La topographie et la circulation sont à la fois l’objet de ce premier volume et son principe d’organisation. L’espace de ce livre est lui-même organisé en une réticulation de lieux, où les contiguïtés et les cohérences locales sont signifiantes, sans que ces effets de sens ne résultent d’un ordre de lecture contraignant. De multiples parcours sont possibles et peuvent susciter des rapports de présupposition ou d’explicitation, suggérer des parallélismes ou des contrastes. Plus qu’un livre-encyclopédie, les Lieux de savoir voudraient être un livre-bibliothèque, où les contiguïtés immédiates sont signifiantes comme les rapprochements imprévisibles que peut établir un lecteur vagabond, d’une section à l’autre, sur la base de sa curiosité et de ses propres critères de pertinence
Si les modèles du réseau, de la toile, de la navigation ont inspiré l’architecture intellectuelle de cet ouvrage, ils ont aussi joué un rôle central dans le processus de sa réalisation. Les auteurs de ce volume composent en effet une communauté savante virtuelle et fluide, de la Russie aux Etats-Unis, d’Israël à la Grande-Bretagne, de l’Italie à la Belgique. La construction même du plan du volume reposait sur le patient tissage de ce réseau, du centre vers la périphérie. Un cercle de conseillers scientifiques, au fil d’entretiens successifs, permit d’identifier les auteurs possibles, de nouer des contacts, de solliciter des collaborations. Un forum de discussion par courriel a permis au fil des mois de déployer une réflexion collective sur l’architecture du premier volume comme sur les multiples problèmes et enjeux intellectuels de l’entreprise.
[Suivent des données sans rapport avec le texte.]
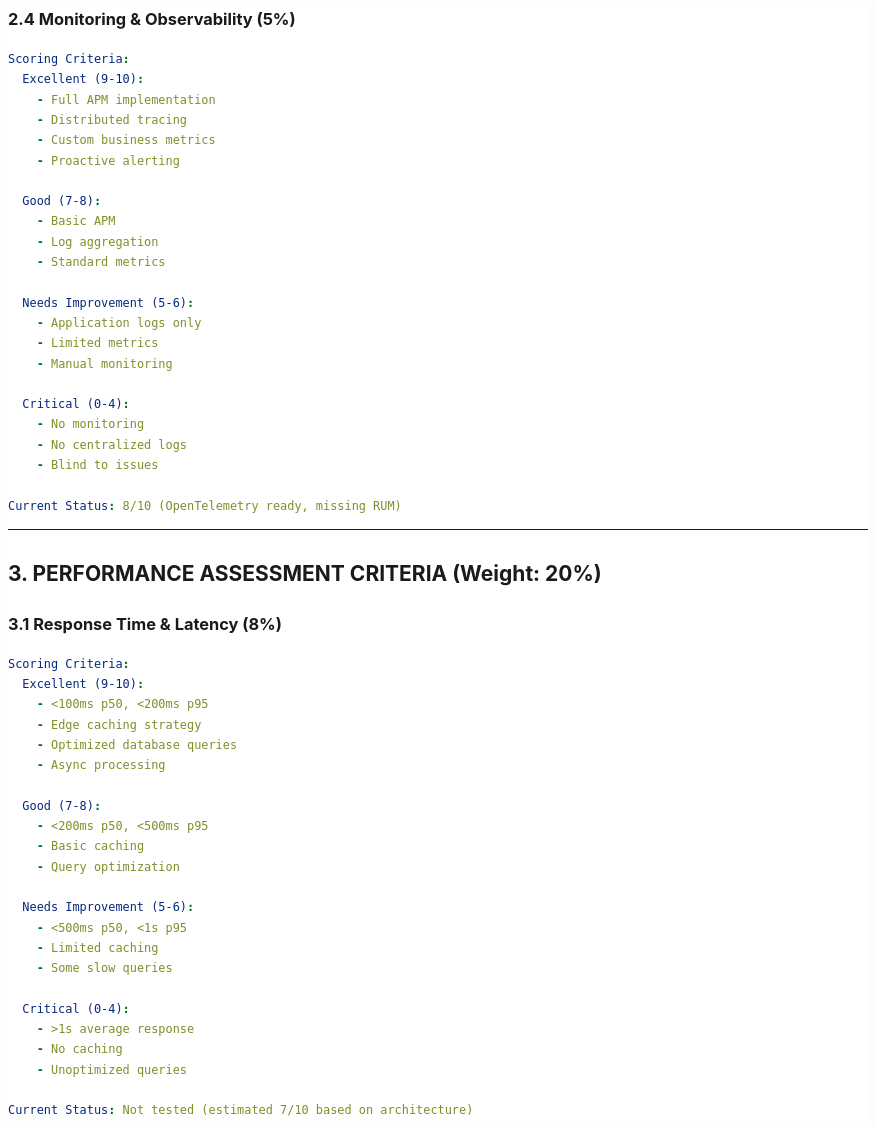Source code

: ### 2.4 Monitoring & Observability (5%)
```yaml
Scoring Criteria:
  Excellent (9-10):
    - Full APM implementation
    - Distributed tracing
    - Custom business metrics
    - Proactive alerting
    
  Good (7-8):
    - Basic APM
    - Log aggregation
    - Standard metrics
    
  Needs Improvement (5-6):
    - Application logs only
    - Limited metrics
    - Manual monitoring
    
  Critical (0-4):
    - No monitoring
    - No centralized logs
    - Blind to issues

Current Status: 8/10 (OpenTelemetry ready, missing RUM)
```

---

## 3. PERFORMANCE ASSESSMENT CRITERIA (Weight: 20%)

### 3.1 Response Time & Latency (8%)
```yaml
Scoring Criteria:
  Excellent (9-10):
    - <100ms p50, <200ms p95
    - Edge caching strategy
    - Optimized database queries
    - Async processing
    
  Good (7-8):
    - <200ms p50, <500ms p95
    - Basic caching
    - Query optimization
    
  Needs Improvement (5-6):
    - <500ms p50, <1s p95
    - Limited caching
    - Some slow queries
    
  Critical (0-4):
    - >1s average response
    - No caching
    - Unoptimized queries

Current Status: Not tested (estimated 7/10 based on architecture)
```
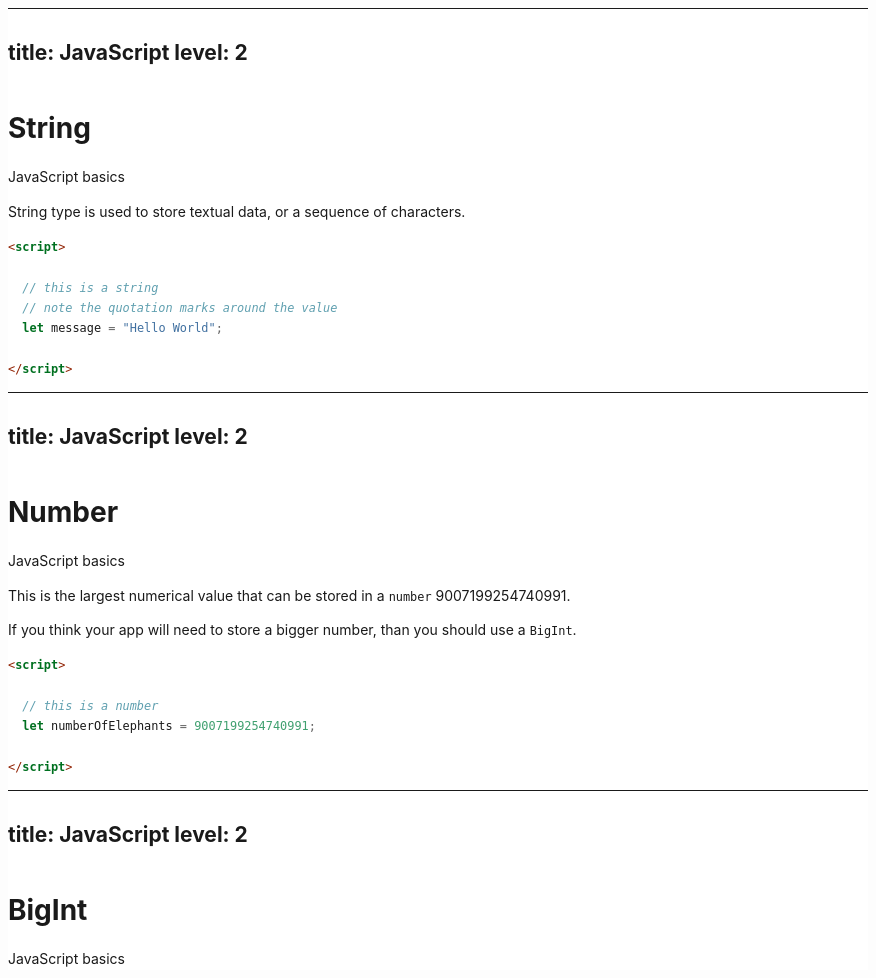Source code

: 

---
title: JavaScript
level: 2
---

# String
JavaScript basics

String type is used to store textual data, or a sequence of characters.

```html
<script>

  // this is a string 
  // note the quotation marks around the value
  let message = "Hello World";

</script>
```


---
title: JavaScript
level: 2
---

# Number
JavaScript basics

This is the largest numerical value that can be stored in  a `number` 9007199254740991. 

If you think your app will need to store a bigger number, than you should use a `BigInt`.

```html
<script>

  // this is a number
  let numberOfElephants = 9007199254740991;

</script>
```


---
title: JavaScript
level: 2
---

# BigInt
JavaScript basics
Le courriel a aussi été un instrument de travail quotidien pour approcher les auteurs, préciser l’orientation de leur contribution, réagir aux premières esquisses des chapitres, soumettre les questions, faire valider les traductions et les corrections. La fluidité et la réactivité des échanges sur internet ont ainsi facilité toutes les étapes du travail de conception, entre les auteurs, l’équipe de pilotage intellectuel et l’éditeur lui-même.